Page excerpt:
I have some friends and colleagues who are all headed to KM World in San Jose. The theme is KM 2.0: A New World for the Enterprise. So I was a little surprised to find this media advisory on the front page (my suggestions for revision below). This is so completely old school (they are not alone in this). If I was a Podcasters I wouldn’t feel welcome. I’d love to find myself blogging some of the speakers. Examples: Jon Husband, David Gurteen, James Surowiecki, David Snowden, Hubert Saint-Onge, Dave Pollard, Richard McDermott, Verna Allee.
KMWorld & Intranets 2007 - KM 2.0: A New World for the Enterprise
MEDIA ADVISORY: Information Today, Inc. welcomes press and blog coverage of our conferences. The content of individual talks, presentation graphics, and handouts belongs to the speakers and/or conference organizers and may not be duplicated or distributed in whole or in substantial part, by print, electronic, or any other means, without the express written consent of Information Today, Inc. Written permission is required to publish, broadcast, or otherwise distribute transcripts or audio/video recordings of any talk or session by any means, including “podcasting.” Brief excerpts and quotes are permitted in the context of a critical review or broadcast segment. Please link to official transcripts, handouts, or other media objects hosted at the speakers’ or Information Today, Inc.’s Web sites.

Work instruction: Carry on the blog post about the KMWorld media advisory, starting after its final sentence.

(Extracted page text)
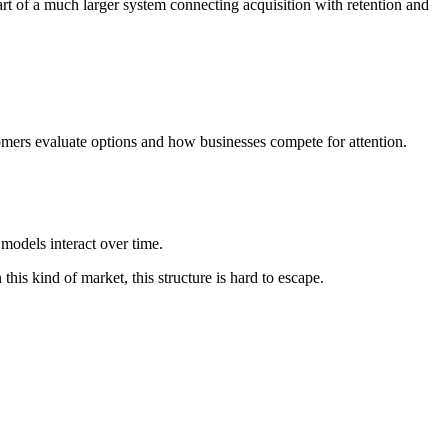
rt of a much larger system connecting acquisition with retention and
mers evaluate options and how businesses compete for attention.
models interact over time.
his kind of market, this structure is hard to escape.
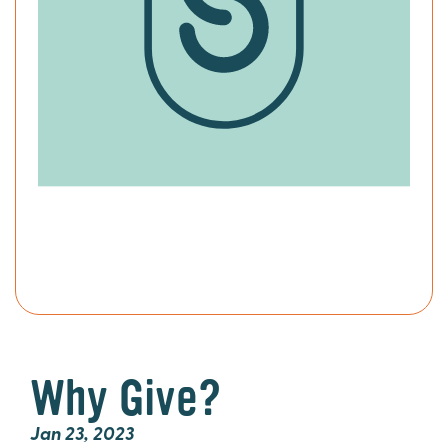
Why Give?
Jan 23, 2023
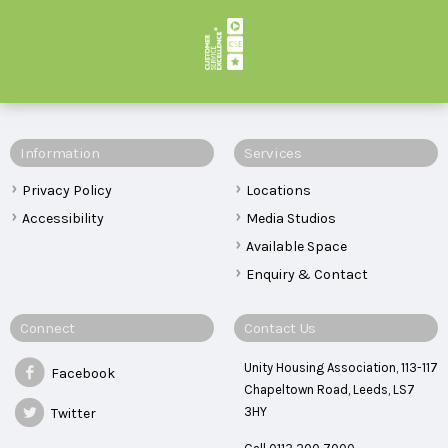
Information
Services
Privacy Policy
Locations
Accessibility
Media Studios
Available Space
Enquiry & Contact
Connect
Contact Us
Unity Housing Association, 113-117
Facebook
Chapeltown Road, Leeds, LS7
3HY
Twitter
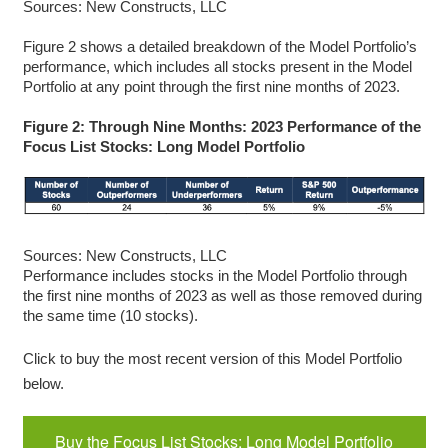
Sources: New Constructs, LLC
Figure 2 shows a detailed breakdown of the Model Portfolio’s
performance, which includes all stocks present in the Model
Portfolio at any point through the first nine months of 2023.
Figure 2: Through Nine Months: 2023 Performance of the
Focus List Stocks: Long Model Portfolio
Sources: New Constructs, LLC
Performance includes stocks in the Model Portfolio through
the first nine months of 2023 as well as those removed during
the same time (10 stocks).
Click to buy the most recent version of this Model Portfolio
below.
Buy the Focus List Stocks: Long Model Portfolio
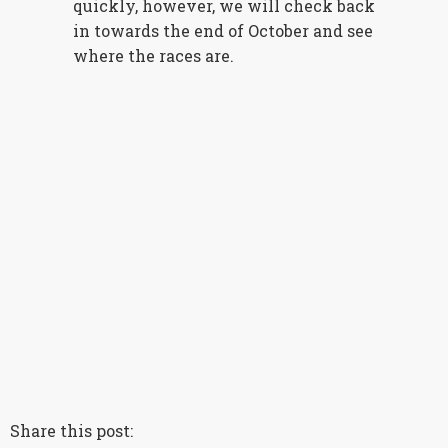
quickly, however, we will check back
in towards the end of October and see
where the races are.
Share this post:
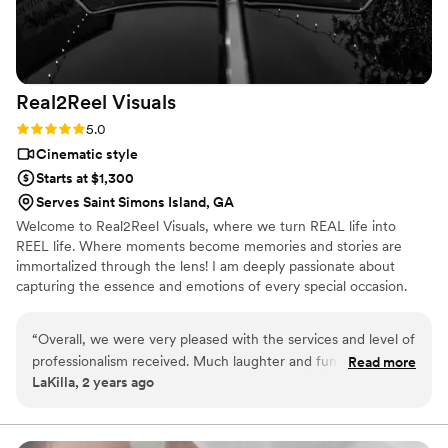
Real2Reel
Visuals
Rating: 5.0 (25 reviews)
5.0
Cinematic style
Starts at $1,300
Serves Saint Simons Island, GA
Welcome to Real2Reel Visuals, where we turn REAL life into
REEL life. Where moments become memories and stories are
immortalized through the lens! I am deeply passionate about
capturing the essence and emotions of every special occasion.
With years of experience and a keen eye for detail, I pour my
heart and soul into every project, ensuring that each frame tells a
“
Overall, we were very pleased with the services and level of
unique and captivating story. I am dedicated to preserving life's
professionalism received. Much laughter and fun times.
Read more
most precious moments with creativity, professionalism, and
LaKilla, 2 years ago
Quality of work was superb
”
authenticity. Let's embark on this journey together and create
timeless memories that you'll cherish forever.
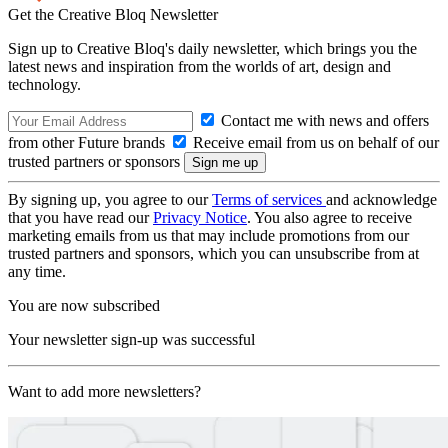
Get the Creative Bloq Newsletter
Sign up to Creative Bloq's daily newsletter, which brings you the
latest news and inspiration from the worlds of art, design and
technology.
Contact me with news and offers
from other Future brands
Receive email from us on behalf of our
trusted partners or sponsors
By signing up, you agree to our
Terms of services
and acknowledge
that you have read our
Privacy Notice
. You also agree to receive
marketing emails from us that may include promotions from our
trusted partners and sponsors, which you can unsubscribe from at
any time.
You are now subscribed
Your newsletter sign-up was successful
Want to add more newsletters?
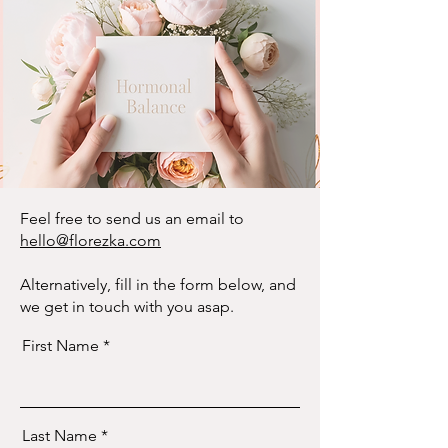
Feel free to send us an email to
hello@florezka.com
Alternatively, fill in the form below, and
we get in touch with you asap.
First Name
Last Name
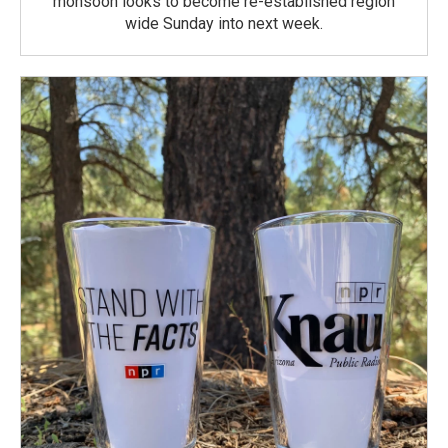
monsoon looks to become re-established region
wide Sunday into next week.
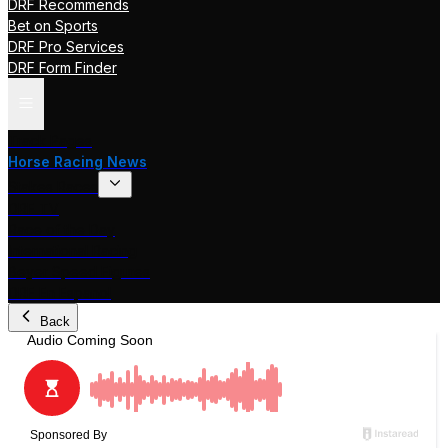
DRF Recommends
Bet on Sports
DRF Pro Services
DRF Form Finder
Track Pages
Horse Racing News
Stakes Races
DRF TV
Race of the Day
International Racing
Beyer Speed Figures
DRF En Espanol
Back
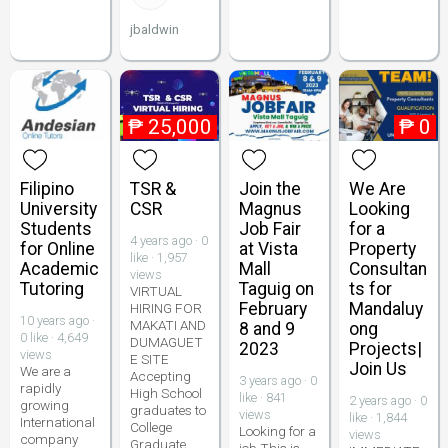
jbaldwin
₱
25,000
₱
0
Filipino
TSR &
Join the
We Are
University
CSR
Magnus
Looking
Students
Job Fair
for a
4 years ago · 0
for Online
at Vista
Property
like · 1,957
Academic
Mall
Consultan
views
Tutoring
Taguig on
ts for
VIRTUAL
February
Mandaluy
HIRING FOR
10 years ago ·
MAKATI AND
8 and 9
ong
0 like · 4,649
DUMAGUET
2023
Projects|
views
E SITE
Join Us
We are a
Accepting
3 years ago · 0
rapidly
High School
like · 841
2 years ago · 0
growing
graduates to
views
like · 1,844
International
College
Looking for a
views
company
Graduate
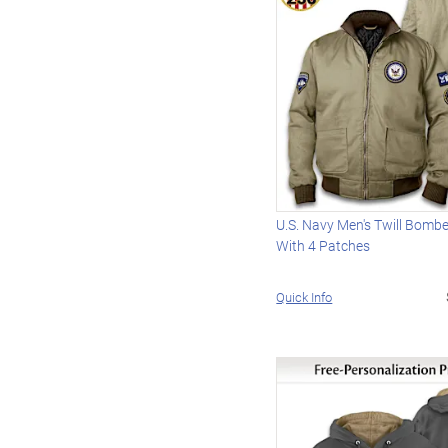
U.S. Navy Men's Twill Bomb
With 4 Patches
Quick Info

* * *

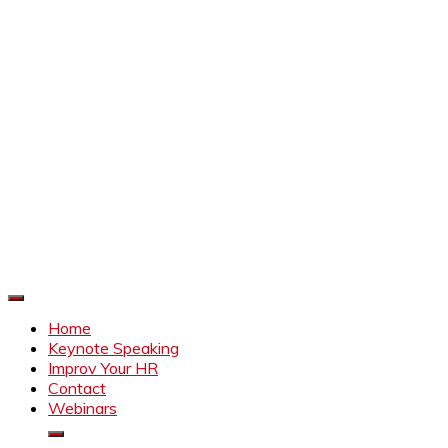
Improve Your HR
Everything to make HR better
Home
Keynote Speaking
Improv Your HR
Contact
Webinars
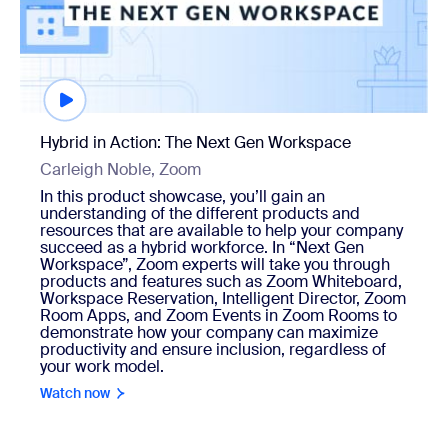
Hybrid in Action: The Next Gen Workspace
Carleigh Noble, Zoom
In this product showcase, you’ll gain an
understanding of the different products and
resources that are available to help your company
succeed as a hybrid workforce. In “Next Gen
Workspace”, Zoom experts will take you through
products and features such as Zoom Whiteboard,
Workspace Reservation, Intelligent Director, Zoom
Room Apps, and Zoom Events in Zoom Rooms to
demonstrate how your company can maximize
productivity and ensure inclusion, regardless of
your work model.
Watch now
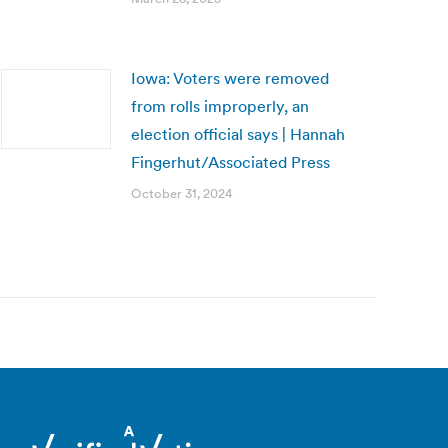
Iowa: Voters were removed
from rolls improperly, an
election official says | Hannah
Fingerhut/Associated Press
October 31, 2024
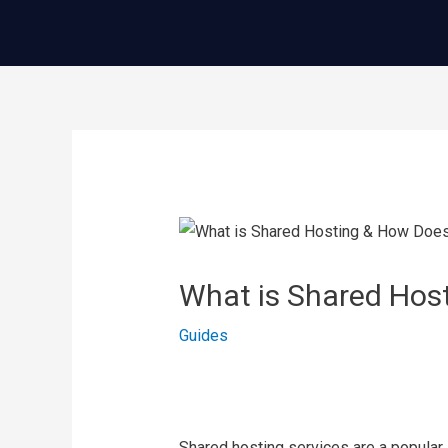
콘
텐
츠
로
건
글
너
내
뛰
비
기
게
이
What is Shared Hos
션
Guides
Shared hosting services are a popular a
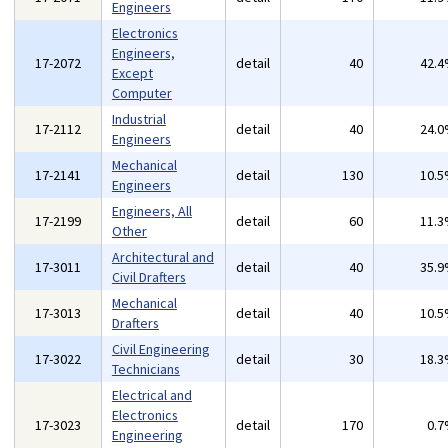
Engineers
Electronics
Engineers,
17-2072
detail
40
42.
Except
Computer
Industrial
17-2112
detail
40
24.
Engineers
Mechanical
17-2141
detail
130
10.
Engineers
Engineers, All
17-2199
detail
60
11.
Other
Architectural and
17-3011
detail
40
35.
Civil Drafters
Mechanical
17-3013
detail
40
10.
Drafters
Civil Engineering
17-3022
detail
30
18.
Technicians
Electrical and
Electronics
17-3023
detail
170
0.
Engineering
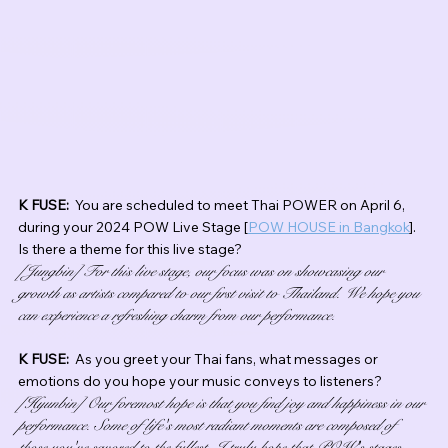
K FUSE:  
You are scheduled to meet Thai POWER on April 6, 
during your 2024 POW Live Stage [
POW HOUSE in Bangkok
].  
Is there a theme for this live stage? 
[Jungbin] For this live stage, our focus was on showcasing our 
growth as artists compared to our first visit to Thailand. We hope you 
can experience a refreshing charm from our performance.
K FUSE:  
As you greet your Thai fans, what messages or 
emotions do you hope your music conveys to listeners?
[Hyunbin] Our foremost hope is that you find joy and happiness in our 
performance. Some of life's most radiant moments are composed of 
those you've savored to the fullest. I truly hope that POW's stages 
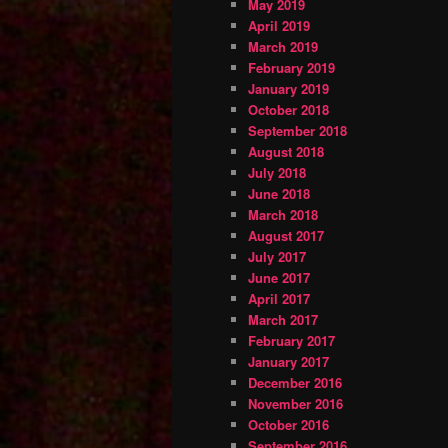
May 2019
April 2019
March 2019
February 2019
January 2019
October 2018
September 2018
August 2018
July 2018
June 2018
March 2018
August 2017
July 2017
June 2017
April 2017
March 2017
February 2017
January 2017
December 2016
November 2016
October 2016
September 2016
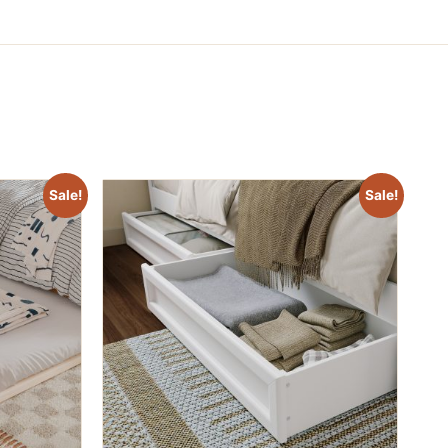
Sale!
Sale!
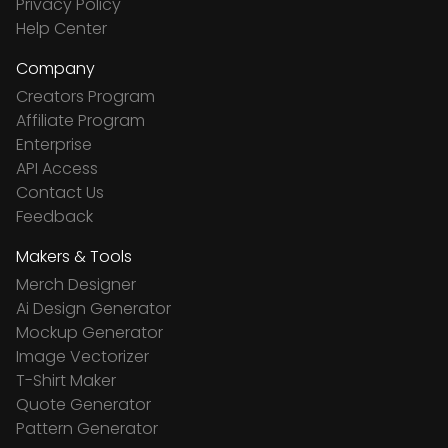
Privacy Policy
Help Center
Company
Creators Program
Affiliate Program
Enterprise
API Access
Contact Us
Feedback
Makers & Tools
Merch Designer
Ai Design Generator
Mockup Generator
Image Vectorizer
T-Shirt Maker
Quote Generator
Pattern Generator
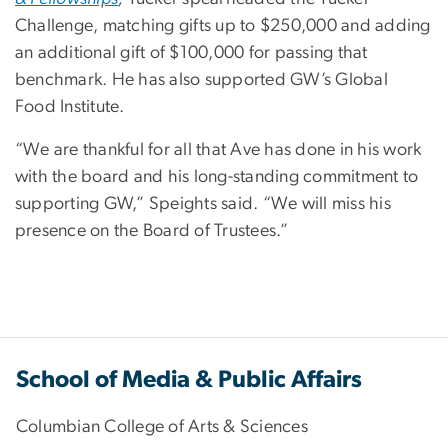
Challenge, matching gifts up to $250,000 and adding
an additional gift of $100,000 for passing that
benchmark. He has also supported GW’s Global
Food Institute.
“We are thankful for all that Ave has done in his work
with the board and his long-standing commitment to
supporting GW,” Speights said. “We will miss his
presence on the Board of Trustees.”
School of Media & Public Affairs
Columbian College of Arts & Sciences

Exercise result:
What I’d like to see…
Information Today, Inc welcomes press (linked to press) and blog (linked to bloggers) coverage of KM World. Content shared at KM World is “Creative Commons Licensed X” (use logo) unless otherwise stated. We encourage all participants to share information and their learnings. Please tag content uploads with the relevant tags; KMWorld2007, Speaker, topic or session tags as provided. We reserve the right to aggregate and re-present all information tagged with KMWorld2007. Promoting knowledge management is our goal. Thank you for helping us share.
It would certainly help to see KMWorld reaching out to bloggers. There should be a clear blogging program, which would help expose attendees to the emerging KM 2.0 world. Which starts with listening.
Note: Googling speakers for links I found that all of them had KM World advertising against them. Each ad would have more impact if it had said… See David Gurteen etc at KM world rather than the generic copy. Takes a little longer to input; bet the results and resulting statistics would be better.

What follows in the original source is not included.